The thing is anyone in the logging industry is going to get some level of respect. Craig is a boss, and the men are there to work. He can't be taking time out of his day to give him a pat on the back for every beginner thing he does. Craig has already done everything thirty fold over Brad, and there's no reason for anyone on the Rygaard crew or any crew to be impressed by his less than mediocre performance.

So it all adds up to, Brad couldn't chase logs at a day care.


----------



## Boleclimber

Rygaard could have easily said: 

Brad, we thank you for choosing to work for Rygaard logging. As you know, your job performance has been less than our expectations. It is in the companies best interest to relieve you of your duties at this time. Yes, I do mean you are fired. We will safely escort you to your vehicle and ask you to leave the premises. 

In the face of reality there continues to be professionalism. Advertise some respect and maybe the average American could learn a thing or two.


----------



## JCBearss

Boleclimber said:


> Rygaard could have easily said:
> 
> Brad, we thank you for choosing to work for Rygaard logging. As you know, your job performance has been less than our expectations. It is in the companies best interest to relieve you of your duties at this time. Yes, I do mean you are fired. We will safely escort you to your vehicle and ask you to leave the premises.
> 
> In the face of reality there continues to be professionalism. Advertise some respect and maybe the average American could learn a thing or two.



110% well put. Yes it is REALITY TV but dosen't anyone have a mother anymore who teaches them when you are out in public BEHAVE like a human being and don't swear or do something to make yourself your family and friends (in this case a company as well) look bad. I guess some people skipped the kindergarten leason


----------



## Meadow Beaver

And Craig was a nice guy, and easy on him.


----------



## slowp

I have never considered that there are any "Premises" in the woods. A strange new concept. 

Hmmmmm, "Would you please remove the logs from the premises?" Instead of Get the logs out of the unit.

"Would you please refrain from throwing your used oil filters over the side of the premises?" Instead of "Get down there and pick up those filters you threw off the landing or you'll be shut down."

A new phraseology to try out when out in the Premises. :greenchainsaw:


----------



## xander9727

I think Brad lacks the necessary intestinal fortitude required for success in the woods.

He is a quitter in my opinion.
+++++
### Task goal
Rewrite the passage of the logging forum thread between "I have never" and "of the unit.", inclusive, with "logs" replaced by "timber".
+++++
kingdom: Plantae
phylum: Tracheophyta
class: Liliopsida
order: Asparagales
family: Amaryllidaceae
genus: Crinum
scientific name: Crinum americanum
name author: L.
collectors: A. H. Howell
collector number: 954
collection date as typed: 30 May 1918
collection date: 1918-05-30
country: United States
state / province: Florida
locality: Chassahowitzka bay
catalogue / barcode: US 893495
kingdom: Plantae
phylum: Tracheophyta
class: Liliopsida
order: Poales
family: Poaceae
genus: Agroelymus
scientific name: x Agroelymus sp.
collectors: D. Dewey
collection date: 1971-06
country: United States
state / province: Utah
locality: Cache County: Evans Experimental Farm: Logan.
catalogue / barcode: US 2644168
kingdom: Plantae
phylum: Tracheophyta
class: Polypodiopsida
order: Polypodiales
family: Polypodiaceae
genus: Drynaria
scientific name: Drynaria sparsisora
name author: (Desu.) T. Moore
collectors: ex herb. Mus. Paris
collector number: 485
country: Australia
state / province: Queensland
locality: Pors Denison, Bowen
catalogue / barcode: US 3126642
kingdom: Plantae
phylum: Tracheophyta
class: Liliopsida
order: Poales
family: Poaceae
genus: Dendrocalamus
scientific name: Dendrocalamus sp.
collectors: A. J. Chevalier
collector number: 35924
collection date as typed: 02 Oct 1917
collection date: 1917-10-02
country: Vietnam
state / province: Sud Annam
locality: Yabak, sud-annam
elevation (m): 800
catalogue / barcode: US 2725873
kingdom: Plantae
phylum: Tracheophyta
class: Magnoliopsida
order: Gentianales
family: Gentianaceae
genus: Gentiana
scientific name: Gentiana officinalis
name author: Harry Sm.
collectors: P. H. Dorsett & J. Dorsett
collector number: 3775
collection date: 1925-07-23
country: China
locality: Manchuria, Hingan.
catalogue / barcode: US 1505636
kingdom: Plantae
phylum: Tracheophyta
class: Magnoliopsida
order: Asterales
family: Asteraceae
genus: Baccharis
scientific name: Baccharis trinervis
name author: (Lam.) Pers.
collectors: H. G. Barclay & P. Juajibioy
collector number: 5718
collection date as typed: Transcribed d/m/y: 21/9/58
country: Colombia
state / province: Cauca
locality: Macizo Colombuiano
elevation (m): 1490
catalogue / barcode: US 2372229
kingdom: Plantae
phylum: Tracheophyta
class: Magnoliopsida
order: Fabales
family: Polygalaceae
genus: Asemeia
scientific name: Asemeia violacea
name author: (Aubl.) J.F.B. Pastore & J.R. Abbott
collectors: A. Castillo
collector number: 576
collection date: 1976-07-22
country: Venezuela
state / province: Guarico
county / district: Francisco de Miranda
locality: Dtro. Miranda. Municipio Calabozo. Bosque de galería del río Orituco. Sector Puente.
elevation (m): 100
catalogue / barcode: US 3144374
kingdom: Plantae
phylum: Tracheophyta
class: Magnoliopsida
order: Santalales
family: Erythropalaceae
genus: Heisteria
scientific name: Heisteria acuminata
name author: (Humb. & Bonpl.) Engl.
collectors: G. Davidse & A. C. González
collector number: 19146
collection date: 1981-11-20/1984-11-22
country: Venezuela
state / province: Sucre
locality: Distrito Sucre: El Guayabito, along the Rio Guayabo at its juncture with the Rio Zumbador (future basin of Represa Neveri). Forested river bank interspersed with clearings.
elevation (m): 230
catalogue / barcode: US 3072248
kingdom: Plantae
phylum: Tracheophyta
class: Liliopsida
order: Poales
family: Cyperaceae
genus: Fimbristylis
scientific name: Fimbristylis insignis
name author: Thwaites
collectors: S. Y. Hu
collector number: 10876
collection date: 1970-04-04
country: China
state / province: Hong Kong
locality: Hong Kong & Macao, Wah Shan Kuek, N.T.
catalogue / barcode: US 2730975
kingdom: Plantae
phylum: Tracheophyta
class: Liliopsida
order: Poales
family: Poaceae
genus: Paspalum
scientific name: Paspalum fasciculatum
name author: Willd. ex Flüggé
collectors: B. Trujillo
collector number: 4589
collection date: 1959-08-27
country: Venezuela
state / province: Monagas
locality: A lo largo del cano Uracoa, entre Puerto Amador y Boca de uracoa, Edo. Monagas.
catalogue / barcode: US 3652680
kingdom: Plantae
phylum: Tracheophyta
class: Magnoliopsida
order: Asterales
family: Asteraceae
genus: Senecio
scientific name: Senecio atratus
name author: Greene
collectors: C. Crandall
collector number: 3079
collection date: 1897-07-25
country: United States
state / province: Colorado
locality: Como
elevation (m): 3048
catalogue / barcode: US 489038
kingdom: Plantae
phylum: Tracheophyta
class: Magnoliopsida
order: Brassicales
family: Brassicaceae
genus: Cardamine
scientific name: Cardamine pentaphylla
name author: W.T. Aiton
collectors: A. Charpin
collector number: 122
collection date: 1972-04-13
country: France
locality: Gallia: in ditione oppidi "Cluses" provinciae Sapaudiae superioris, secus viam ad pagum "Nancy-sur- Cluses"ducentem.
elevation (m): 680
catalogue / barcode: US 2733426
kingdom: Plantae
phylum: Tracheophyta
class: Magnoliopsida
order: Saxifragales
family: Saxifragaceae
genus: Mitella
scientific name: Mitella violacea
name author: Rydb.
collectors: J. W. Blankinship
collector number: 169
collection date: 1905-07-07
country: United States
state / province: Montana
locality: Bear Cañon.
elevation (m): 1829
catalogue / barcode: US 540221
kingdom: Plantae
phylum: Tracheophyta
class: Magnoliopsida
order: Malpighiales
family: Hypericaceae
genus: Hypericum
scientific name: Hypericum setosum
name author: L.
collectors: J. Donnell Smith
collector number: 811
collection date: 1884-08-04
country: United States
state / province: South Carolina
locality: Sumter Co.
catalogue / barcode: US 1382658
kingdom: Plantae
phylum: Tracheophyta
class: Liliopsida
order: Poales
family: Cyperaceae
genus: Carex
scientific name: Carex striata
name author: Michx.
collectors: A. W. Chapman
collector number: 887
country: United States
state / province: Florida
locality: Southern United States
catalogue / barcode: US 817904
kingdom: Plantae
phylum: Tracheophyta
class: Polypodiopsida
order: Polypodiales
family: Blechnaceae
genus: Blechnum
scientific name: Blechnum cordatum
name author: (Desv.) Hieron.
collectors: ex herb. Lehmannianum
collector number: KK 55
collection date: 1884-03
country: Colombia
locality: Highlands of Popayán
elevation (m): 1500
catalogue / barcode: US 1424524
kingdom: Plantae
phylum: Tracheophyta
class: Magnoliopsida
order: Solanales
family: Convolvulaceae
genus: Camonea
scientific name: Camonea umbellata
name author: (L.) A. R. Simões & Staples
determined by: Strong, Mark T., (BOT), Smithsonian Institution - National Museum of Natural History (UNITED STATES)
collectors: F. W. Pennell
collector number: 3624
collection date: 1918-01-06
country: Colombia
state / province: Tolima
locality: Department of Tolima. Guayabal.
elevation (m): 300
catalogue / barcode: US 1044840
+++++
### Solution
I have never considered that there are any "Premises" in the woods. A strange new concept. 

Hmmmmm, "Would you please remove the timber from the premises?" Instead of Get the timber out of the unit.